Government and aided school students in Karnataka not given dry rations since June

When schools closed due to COVID-19 in March and midday meals were stopped, the State government provided dry ration kits till May

October 24, 2020 08:22 pm | Updated 08:22 pm IST - Bengaluru

Lakhs of students in government and aided schools have been deprived of dry ration kits since June. When schools closed because of COVID-19 in March and midday meals were stopped, the State government provided ration kits that included rice and toor dal for three months till May.

However, it has not distributed rations to students for five months from June to October.

Around 48 lakh children from classes 1 to 10 depend on the midday meals and a majority of them come from lower socio-economic backgrounds and marginalised communities.

Siddharth Joshi, an independent researcher with the Aahara Namma Hakku, Karnataka, filed a RTI application with the Department of Public Instruction to find out the months when dry rations were provided and the reasons for not doing so in certain months. “The midday meals’ office forwarded the query to district offices to respond. Officials from two districts[Tumakuru and Kolar] have told us that they gave dry rations till the end of May,” he said.

Dry ration kits have not been distributed in other districts too. V. Anbu Kumar, Commissioner for Public Instruction, said that they were waiting for a government order in this regard. “I have learnt that the order is almost ready. As soon it is issued, we will distribute rations for June and July. A proposal for the subsequent months has also been sent to the government,” he said.

Activists, however, pointed out that the delay has already affected students who depended on the midday meals and the ration kits.

Manjunath S., an auto driver whose two children study in a government primary school in Bengaluru, said, “I had no steady source of income in the last two months. I am able to provide only two meals a day for my children. If the school had provided rations, it would have taken care of the food requirements of my children.”
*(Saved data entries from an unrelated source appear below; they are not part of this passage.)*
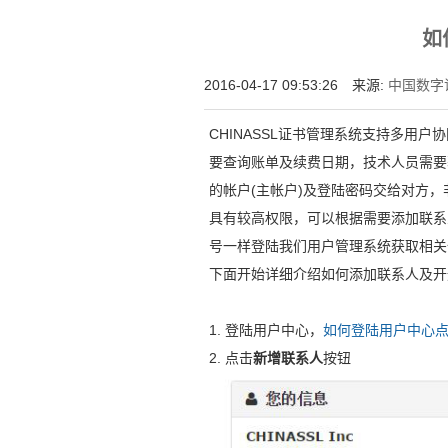
增强型证书EV SSL,赛门铁克EV证书,verisign E
如
位SSL证书,绿色地址栏证书
2016-04-17 09:53:26 来源:
中国数字证
CHINASSL证书管理系统支持多用
要查询账单及续费日期，技术人员需要
的帐户(主帐户)及登陆密码交给对方
具有较高权限，可以根据需要添加联系
号一样登陆我们用户管理系统获取相关
下面开始详细介绍如何添加联系人及开
1. 登陆用户中心，
如何登陆用户中心
2. 点击
新增联系人
按钮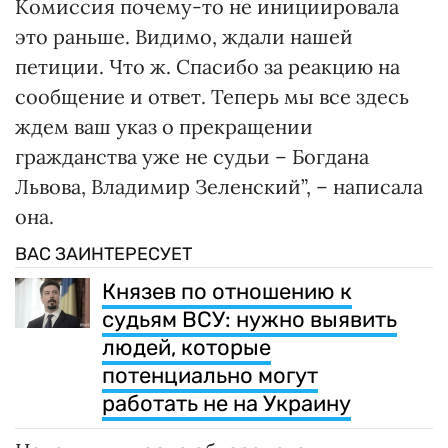
Комиссия почему-то не инициировала
это раньше. Видимо, ждали нашей
петиции. Что ж. Спасибо за реакцию на
сообщение и ответ. Теперь мы все здесь
ждем ваш указ о прекращении
гражданства уже не судьи – Богдана
Львова, Владимир Зеленский”, – написала
она.
ВАС ЗАИНТЕРЕСУЕТ
Князев по отношению к
судьям ВСУ: нужно выявить
людей, которые
потенциально могут
работать не на Украину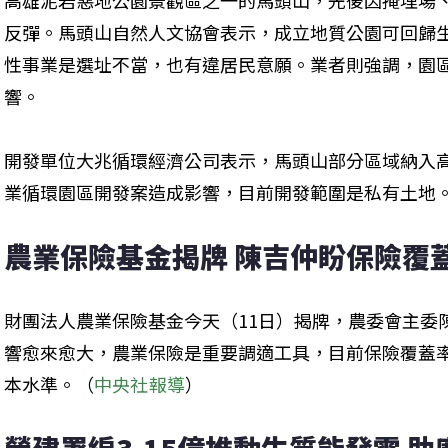
高雄泥岩惡地公園景觀區之一的馬頭山，先後因掩埋場
反彈。馬頭山自然人文協會表示，成立地質公園可回歸
性事業是選址不當，也有違居民意願。業者則強調，園
響。
開發單位大兆循環經濟公司表示，馬頭山部分區域納入
業循環園區開發案造成影響，目前開發範圍是私有土地
農業保險基金揭牌 陳吉仲盼保險覆
財團法人農業保險基金今天（11日）揭牌，農委會主委
響愈來愈大，農業保險是重要調適工具，目前保險覆蓋率
本水準。（
中央社報導
）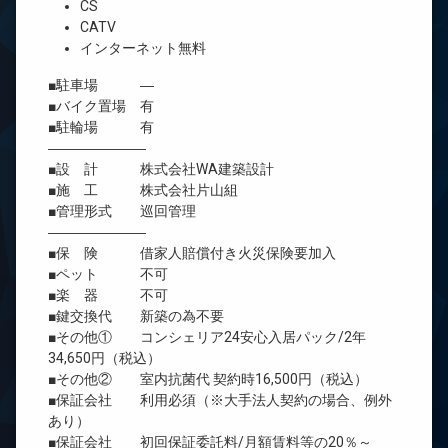
CS
CATV
インターネット無料
■駐車場 ―
■バイク置場 有
■駐輪場 有
―――――――
■設 計 株式会社WA建築設計
■施 工 株式会社片山組
■管理形式 巡回管理
―――――――
■保 険 借家人賠償付き火災保険要加入
■ペット 不可
■楽 器 不可
■鍵交換代 新築の為不要
■その他① コンシェリア24安心入居パック/2年
34,650円（税込）
■その他② 室内抗菌代 契約時16,500円（税込）
■保証会社 利用必須（※大手法人契約の場合、例外
あり）
■保証会社 初回保証委託料/月額賃料等の20％～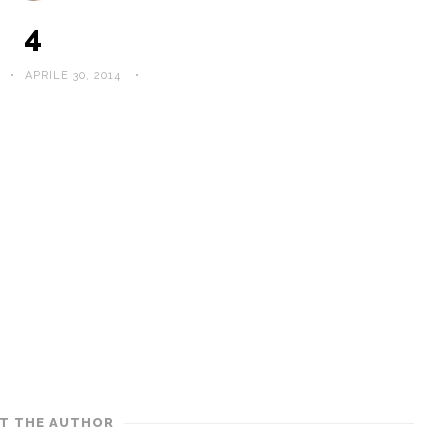
4
APRILE 30, 2014
T THE AUTHOR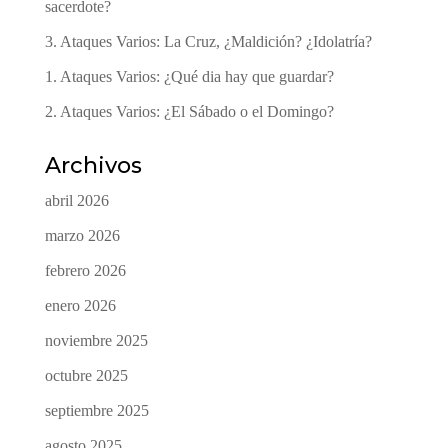
sacerdote?
3. Ataques Varios: La Cruz, ¿Maldición? ¿Idolatría?
1. Ataques Varios: ¿Qué dia hay que guardar?
2. Ataques Varios: ¿El Sábado o el Domingo?
Archivos
abril 2026
marzo 2026
febrero 2026
enero 2026
noviembre 2025
octubre 2025
septiembre 2025
agosto 2025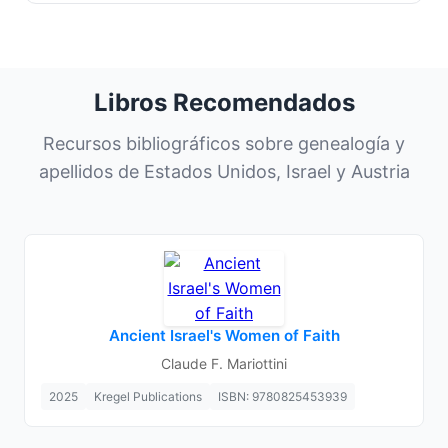
Libros Recomendados
Recursos bibliográficos sobre genealogía y
apellidos de Estados Unidos, Israel y Austria
Ancient Israel's Women of Faith
Claude F. Mariottini
2025
Kregel Publications
ISBN: 9780825453939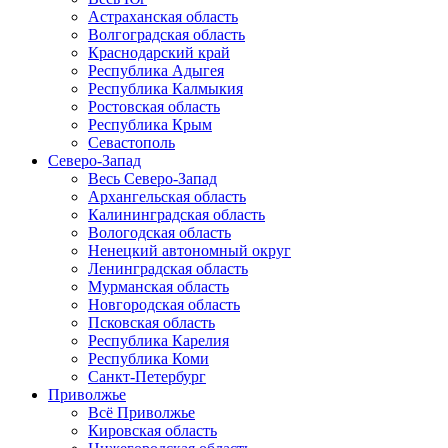
Астраханская область
Волгоградская область
Краснодарский край
Республика Адыгея
Республика Калмыкия
Ростовская область
Республика Крым
Севастополь
Северо-Запад
Весь Северо-Запад
Архангельская область
Калининградская область
Вологодская область
Ненецкий автономный округ
Ленинградская область
Мурманская область
Новгородская область
Псковская область
Республика Карелия
Республика Коми
Санкт-Петербург
Приволжье
Всё Приволжье
Кировская область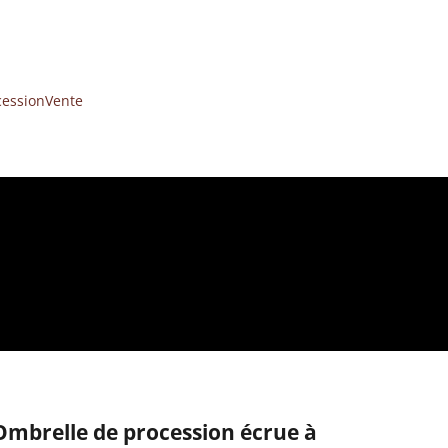
cession
Vente
Ombrelle de procession écrue à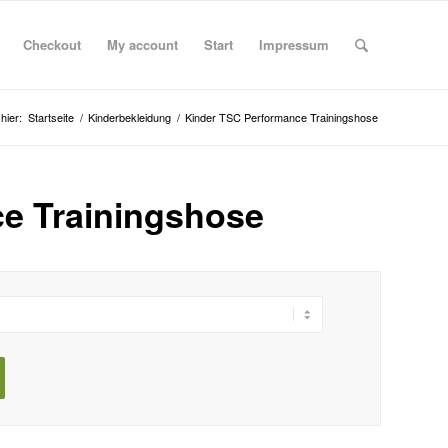
Checkout
My account
Start
Impressum
hier:
Startseite
/
Kinderbekleidung
/
Kinder TSC Performance Trainingshose
e Trainingshose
The midday meal is a right under the National Food Security Act. “The Ministry of Human Resource Development too had instructed State governments and Union Territories to ensure that they either provide hot meals or give food security allowance comprising food grains and cooking costs to eligible children for the duration,” said Mr. Joshi.

Sylvia Karpagam, a public health doctor, said that there is an urgent need to ensure that the rations are supplied to children as there is a nutrition crisis among several families, which have been pushed into poverty owing to the pandemic. “The government should provide oil, milk powder, and eggs to meet the nutritional demand of children,” she added.